Tax breaks worsen struggle against poverty
Several companies, including three from the UK, have been named in a report outlining factors that have deepened problems of poverty and food shortages in Sierra Leone.
An investigation by Christian Aid found that tax breaks enjoyed by agricultural investment companies Addax Bioenergy (SL) Ltd, Socfin Agricultural Company Ltd, and Goldtree Ltd, were adding to the impoverishment of the country.
The researchers believe that in total US$18.8million a year of government revenue is lost as a result of the deals with just these three companies.
The report states that around one fifth of the country’s arable land has been leased since 2009 to industrial farming concerns, many of them foreign companies producing biofuels from crops such as oil palm and sugar cane.
The new report, ‘Who Is Benefiting?' examines the impact large land leases held by three investors has had on local communities.
In all the areas surveyed local people said they would not have agreed to the land deals were it not for promises made to them about jobs, and the building of roads, along with improved health and education facilities, electricity, and water wells.

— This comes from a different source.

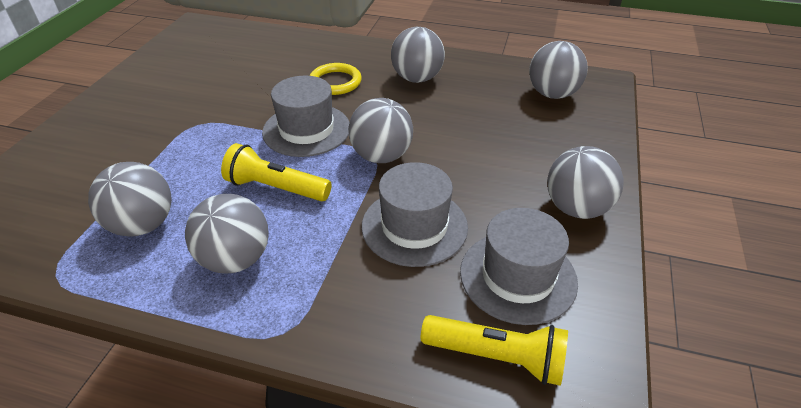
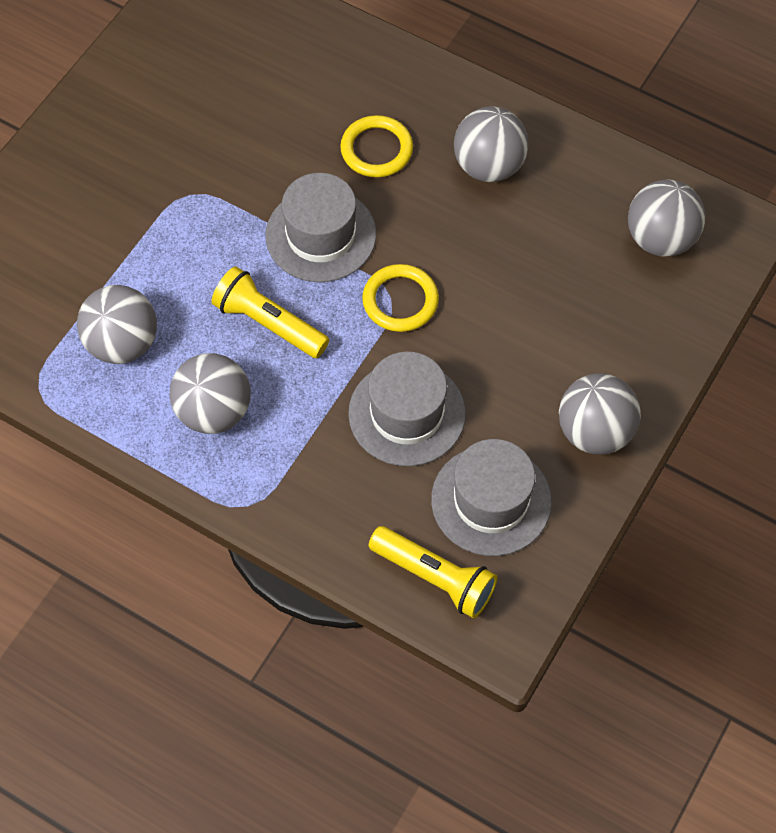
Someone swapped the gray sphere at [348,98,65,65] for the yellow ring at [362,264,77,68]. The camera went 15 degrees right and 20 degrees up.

Sierra Leone ranks among the world’s least developed countries, at 180th of 187 nations on the 2011 United Nations’ Human Development Index. 70% of its population of about 5.5 million falls below the national poverty line of US$2 a day.
As a result of its findings, the report calls for a review of all existing contracts, and a moratorium on further large scale land investment until existing concerns are addressed, and future contracts can be independently monitored.